LAWS(MPH)-1993-9-47

ARUNDHATI MISHRA Vs. SHRIRAM CHARITRA PANDEY

Decided On September 24, 1993
Arundhati Mishra Appellant
V/S
Shriram Charitra Pandey Respondents

JUDGEMENT

(1.) LEAVE granted.

(2.) THIS appeal arises against the judgment of the Allahabad High Court in Second Appeal No. 89 of 1990 dated December 21, 1992. The facts in a nutshell are that the appellant -plaintiff basing on title laid the suit for possession and mesne profits against the respondent. The respondent was inducted into possession of M.I.G. flat allotted to her by the Lucknow Improvement Trust later renamed as Lucknow Development Authority. The rent was Rs. 30 per month. It was covenanted that the respondent should pay every month a sum of Rs. 24.50 to the L.I.T./L.D.A. and the balance to the appellant. On March 15, 1971, the appellant got issued a notice under section 106 of the T.P. Act determining the tenancy for default committed in payment of the rent. Thereon, the respondent replied that the appellant was only his benamidar and he is the real owner of the property. The appellant paid the instalments and got the sale deed executed in 1977 by L.I.T. or L.D.A. Suit notice was issued in 1978 on the ground that the denial of the appellant's title constitutes forfeiture of the tenancy which the respondent had with the appellant. The respondent reiterated in his written statement that he is the real owner and remained in possession as owner of the suit house and the appellant is only benamidar. The respondent also later filed an application under Order 6 Rule 17, CPC to add para 21 -A claiming alternatively compensation for the improvements made by him. Framing appropriate issues and on adduction of evidence, the trial Court found that the appellant has title to the property, by denial of the title, the respondent forfeited his tenancy and decreed the suit. Pending first appeal, the respondent filed another application on March 30, 1989 for amendment of the written statement setting up the plea of "adverse possession". The appellate Court rejected the application, considered the case on merits and confirmed the decree of the trial Court. In the second appeal the learned Single Judge considered and allowed the application for amendment, set aside the findings of the Court below and remitted the case to the trial Court for fresh trial. Thus, this appeal by special leave.

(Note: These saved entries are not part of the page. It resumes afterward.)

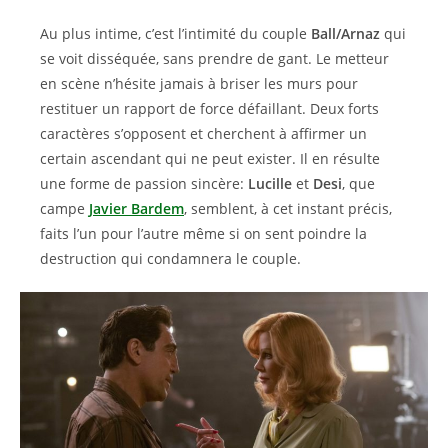
Au plus intime, c’est l’intimité du couple
Ball/Arnaz
qui
se voit disséquée, sans prendre de gant. Le metteur
en scène n’hésite jamais à briser les murs pour
restituer un rapport de force défaillant. Deux forts
caractères s’opposent et cherchent à affirmer un
certain ascendant qui ne peut exister. Il en résulte
une forme de passion sincère:
Lucille
et
Desi
, que
campe
Javier Bardem
, semblent, à cet instant précis,
faits l’un pour l’autre même si on sent poindre la
destruction qui condamnera le couple.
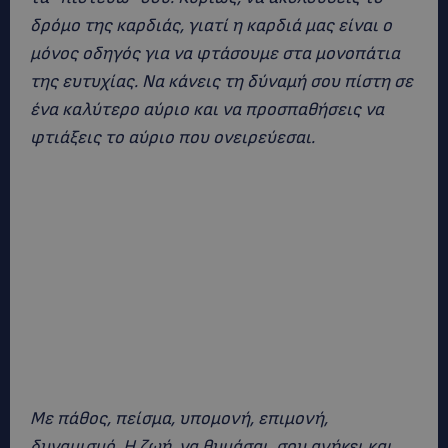
δρόμο της καρδιάς, γιατί η καρδιά μας είναι ο
μόνος οδηγός για να φτάσουμε στα μονοπάτια
της ευτυχίας. Να κάνεις τη δύναμή σου πίστη σε
ένα καλύτερο αύριο και να προσπαθήσεις να
φτιάξεις το αύριο που ονειρεύεσαι.
Με πάθος, πείσμα, υπομονή, επιμονή,
δυναμισμό. Η ζωή, να θυμάσαι, σου ανήκει και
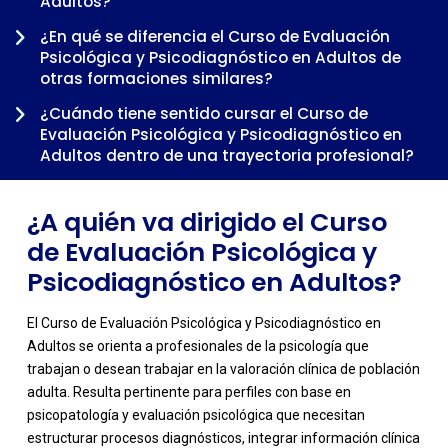
Adultos?
¿En qué se diferencia el Curso de Evaluación
-
Psicológica y Psicodiagnóstico en Adultos de
otras formaciones similares?
¿Cuándo tiene sentido cursar el Curso de
Evaluación Psicológica y Psicodiagnóstico en
Adultos dentro de una trayectoria profesional?
¿A quién va dirigido el Curso
de Evaluación Psicológica y
Psicodiagnóstico en Adultos?
El Curso de Evaluación Psicológica y Psicodiagnóstico en
Adultos se orienta a profesionales de la psicología que
trabajan o desean trabajar en la valoración clínica de población
adulta. Resulta pertinente para perfiles con base en
psicopatología y evaluación psicológica que necesitan
estructurar procesos diagnósticos, integrar información clínica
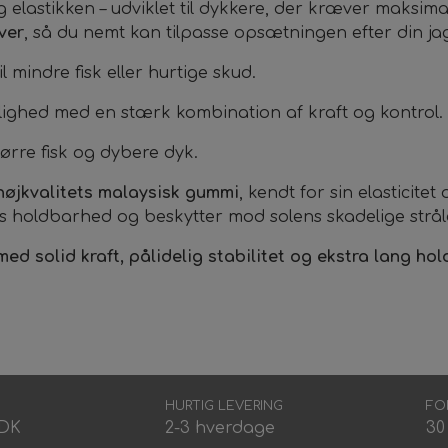
lastikken – udviklet til dykkere, der kræver maksimal
rver
, så du nemt kan tilpasse opsætningen efter din jagt
il mindre fisk eller hurtige skud.
lighed med en stærk kombination af kraft og kontrol.
tørre fisk og dybere dyk.
højkvalitets malaysisk gummi
, kendt for sin elasticitet
 holdbarhed og beskytter mod solens skadelige stråler
k med solid kraft, pålidelig stabilitet og ekstra lang ho
HURTIG LEVERING
FO
DDK
2-3 hverdage
30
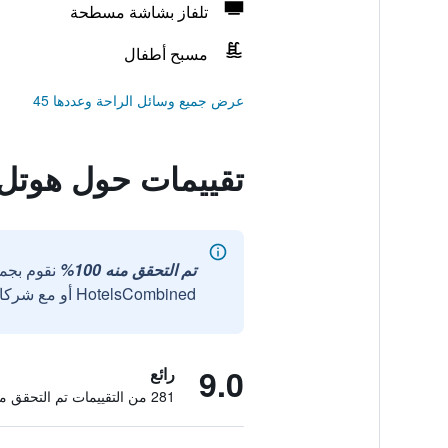
تلفاز بشاشة مسطحة
مسبح أطفال
عرض جميع وسائل الراحة وعددها 45
تقييمات حول هوتل أ
تم التحقق منه 100%
نقوم بجم
HotelsCombined أو مع شركائنا الخارجيين الموثوقين.
9.0
رائع
281 من التقييمات تم التحقق منها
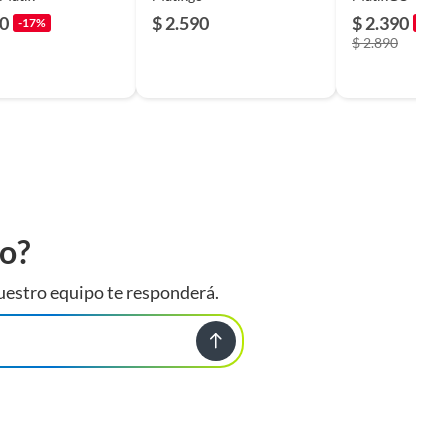
90
$ 2.590
$ 2.390
-17%
-17%
$ 2.890
to?
uestro equipo te responderá.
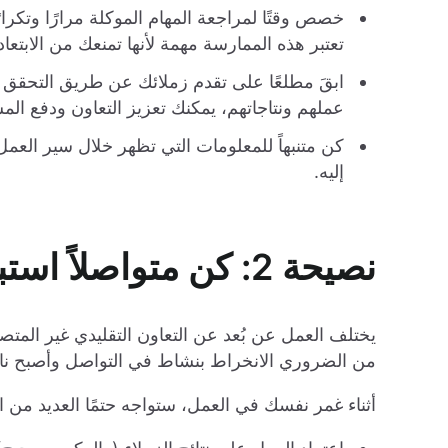
خصص وقتًا لمراجعة المهام الموكلة مرارًا وتكرار
تعتبر هذه الممارسة مهمة لأنها تمنعك من الابتع
ابقَ مطلعًا على تقدم زملائك عن طريق التحقق با
عملهم ونتاجاتهم، يمكنك تعزيز التعاون ودفع المش
كن متنبهاً للمعلومات التي تظهر خلال سير العمل،
إليه.
نصيحة 2: كن متواصلاً استباقيًا
يختلف العمل عن بُعد عن التعاون التقليدي غير المت
من الضروري الانخراط بنشاط في التواصل وأصبح ناقل 
أثناء غمر نفسك في العمل، ستواجه حتمًا العديد من ا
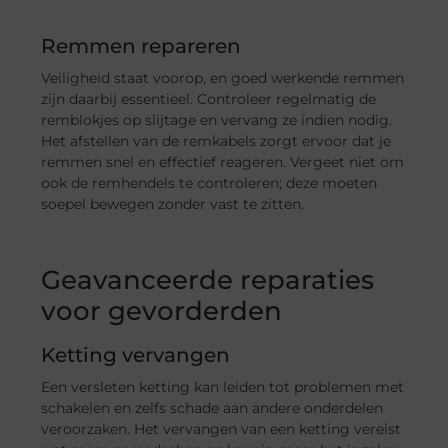
Remmen repareren
Veiligheid staat voorop, en goed werkende remmen
zijn daarbij essentieel. Controleer regelmatig de
remblokjes op slijtage en vervang ze indien nodig.
Het afstellen van de remkabels zorgt ervoor dat je
remmen snel en effectief reageren. Vergeet niet om
ook de remhendels te controleren; deze moeten
soepel bewegen zonder vast te zitten.
Geavanceerde reparaties
voor gevorderden
Ketting vervangen
Een versleten ketting kan leiden tot problemen met
schakelen en zelfs schade aan andere onderdelen
veroorzaken. Het vervangen van een ketting vereist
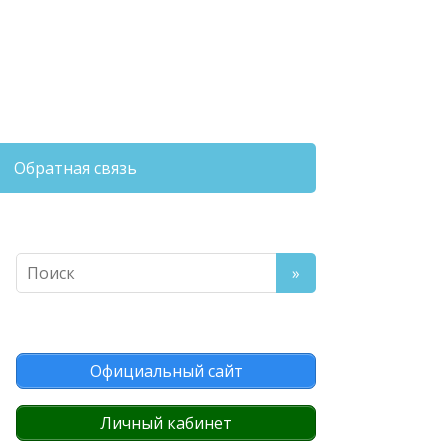
Обратная связь
Официальный сайт
Личный кабинет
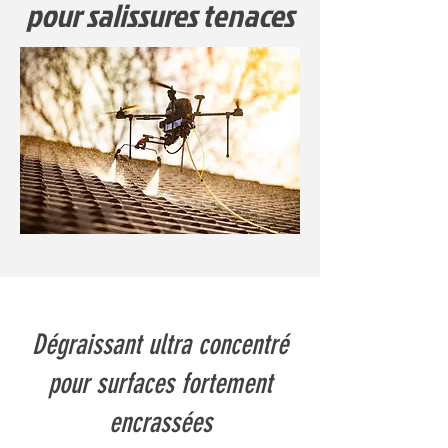
pour salissures tenaces
Dégraissant ultra concentré
pour surfaces fortement
encrassées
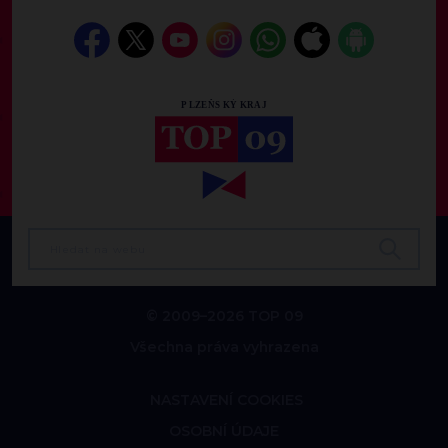
© 2009–2026 TOP 09
Všechna práva vyhrazena
NASTAVENÍ COOKIES
OSOBNÍ ÚDAJE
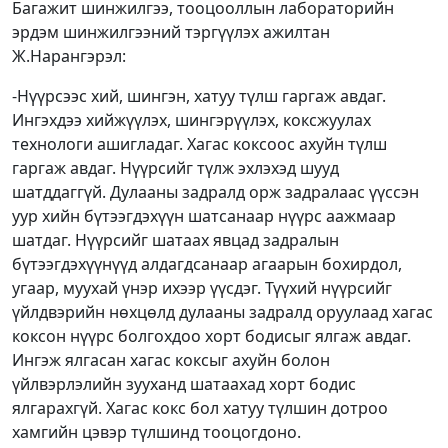
Багажит шинжилгээ, тооцооллын лабораторийн
эрдэм шинжилгээний тэргүүлэх ажилтан
Ж.Нарангэрэл:
-Нүүрсээс хий, шингэн, хатуу түлш гаргаж авдаг.
Ингэхдээ хийжүүлэх, шингэрүүлэх, коксжуулах
технологи ашигладаг. Хагас коксоос ахуйн түлш
гаргаж авдаг. Нүүрсийг түлж эхлэхэд шууд
шатддаггүй. Дулааны задралд орж задралаас үүссэн
уур хийн бүтээгдэхүүн шатсанаар нүүрс аажмаар
шатдаг. Нүүрсийг шатаах явцад задралын
бүтээгдэхүүнүүд алдагдсанаар агаарын бохирдол,
угаар, муухай үнэр ихээр үүсдэг. Түүхий нүүрсийг
үйлдвэрийн нөхцөлд дулааны задралд оруулаад хагас
коксон нүүрс болгохдоо хорт бодисыг ялгаж авдаг.
Ингэж ялгасан хагас коксыг ахуйн болон
үйлвэрлэлийн зууханд шатаахад хорт бодис
ялгарахгүй. Хагас кокс бол хатуу түлшин дотроо
хамгийн цэвэр түлшинд тооцогдоно.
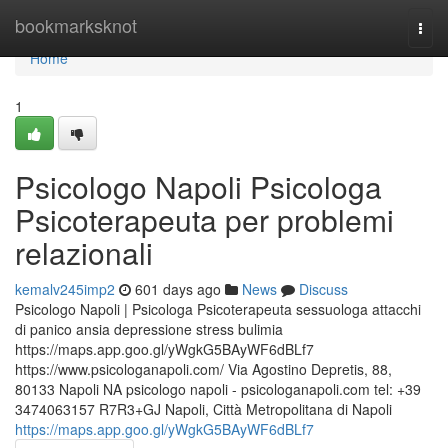
Home
bookmarksknot
Togg
navi
Home
1
Psicologo Napoli Psicologa
Psicoterapeuta per problemi
relazionali
kemalv245imp2
601 days ago
News
Discuss
Psicologo Napoli | Psicologa Psicoterapeuta sessuologa attacchi
di panico ansia depressione stress bulimia
https://maps.app.goo.gl/yWgkG5BAyWF6dBLf7
https://www.psicologanapoli.com/ Via Agostino Depretis, 88,
80133 Napoli NA psicologo napoli - psicologanapoli.com tel: +39
3474063157 R7R3+GJ Napoli, Città Metropolitana di Napoli
https://maps.app.goo.gl/yWgkG5BAyWF6dBLf7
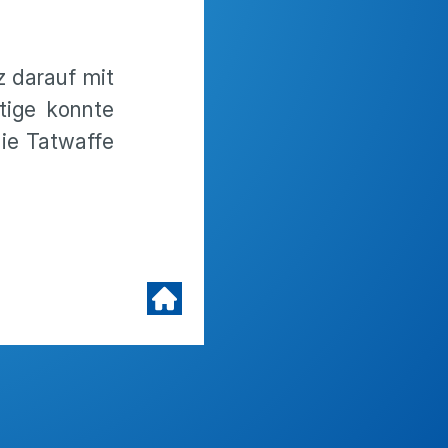
z darauf mit
htige konnte
ie Tatwaffe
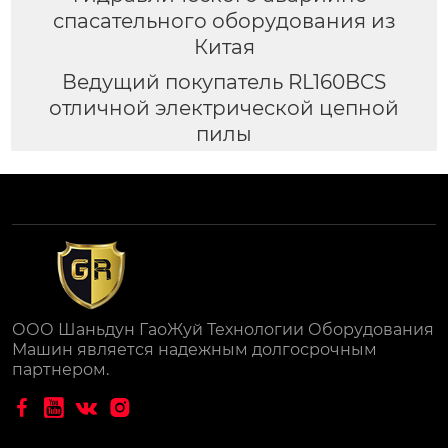
спасательного оборудования из
Китая
Ведущий покупатель RL160BCS
отличной электрической цепной
пилы
ООО Шаньдун ГаоЖуй Технологии Оборудования
Машин является надежным долгосрочным
партнером.




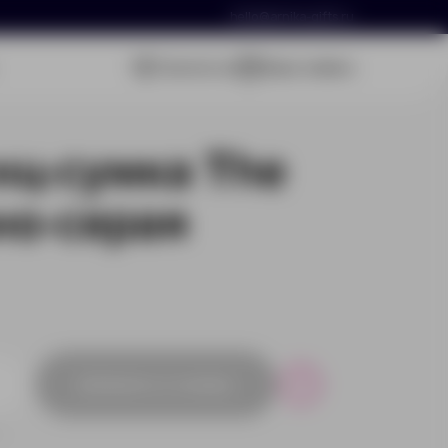
hello@arnika-gifts.ru
Связаться
Ваша заявка
ц-сумка The
мно-серая
Добавить в заявку
Р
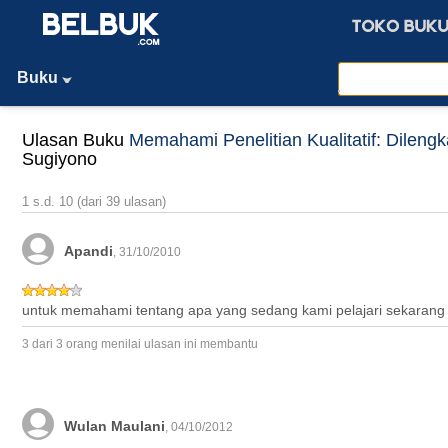
Buku
Ulasan Buku
Memahami Penelitian Kualitatif: Dileng
Sugiyono
1 s.d. 10 (dari 39 ulasan)
Apandi
, 31/10/2010
untuk memahami tentang apa yang sedang kami pelajari sekarang
3 dari 3 orang menilai ulasan ini membantu
Wulan Maulani
, 04/10/2012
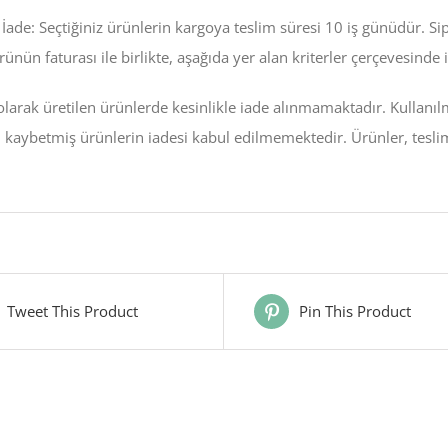
 İade: Seçtiğiniz ürünlerin kargoya teslim süresi 10 iş günüdür. Sip
rünün faturası ile birlikte, aşağıda yer alan kriterler çerçevesinde i
 olarak üretilen ürünlerde kesinlikle iade alınmamaktadır. Kullanı
ni kaybetmiş ürünlerin iadesi kabul edilmemektedir. Ürünler, teslim 
Tweet This Product
Pin This Product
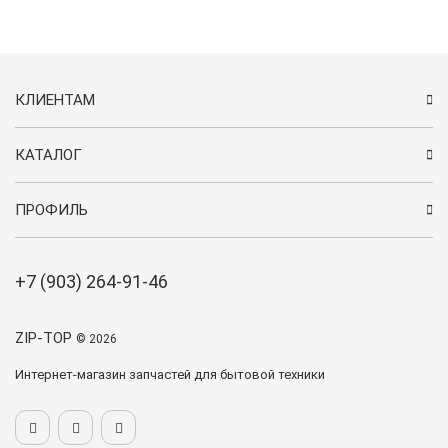
КЛИЕНТАМ
КАТАЛОГ
ПРОФИЛЬ
+7 (903) 264-91-46
ZIP-TOP
© 2026
Интернет-магазин запчастей для бытовой техники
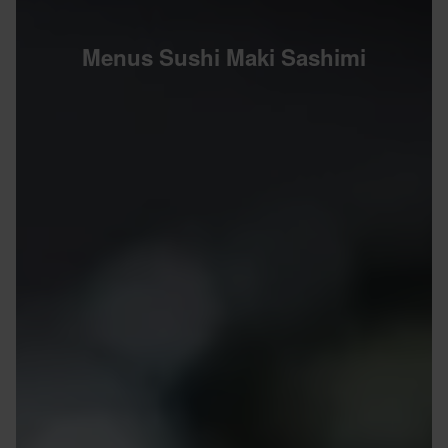
Menus Sushi Maki Sashimi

(3.) THE question in this case is whether the plea of adverse possession sought to be set up by the respondent could be permitted to be raised. The pleas based on title and adverse possession are mutually inconsistent and the latter does not begin to operate until the former is renounced. It is his own case that he came into possession of the suit house in his own light and remained in possession as an owner. The appellant is only benamidar. Therefore, his plea is based on his own title. He never denounced his title nor admitted the title of the appellant. He never renounced his character as an owner asserting adverse possession openly to the knowledge of the appellant and the appellant's acquiescence to it. Thereafter, he remained in open and peaceful possession and enjoyment to the knowledge of the appellant without acknowledging/or acquiescing the right, title and interest of the appellant. The plea of adverse possession, though available to the respondent, was never, raised by him. Only on receipt of the first notice he denied title of the appellant and made it known to him for the first time through the reply notice got issued by him. Even then the plea of adverse possession was not raised in the written statement. No explanation for the belated plea was given. Even assuming that the reply dated March 15, 1971 constitutes assertion of adverse possession, the limitation would start running against the appellant only from March 15, 1971 and not earlier. The suit was filed in 1978 within 12 years. Under these circumstances, the High Court is not justified in permitting the respondent to raise the plea of adverse possession. It is made clear that we are not expressing any opinion on merits. The judgment of the High Court is set aside and the matter is remitted to the High Court for disposal on merits according to law. The appeal is allowed but without costs.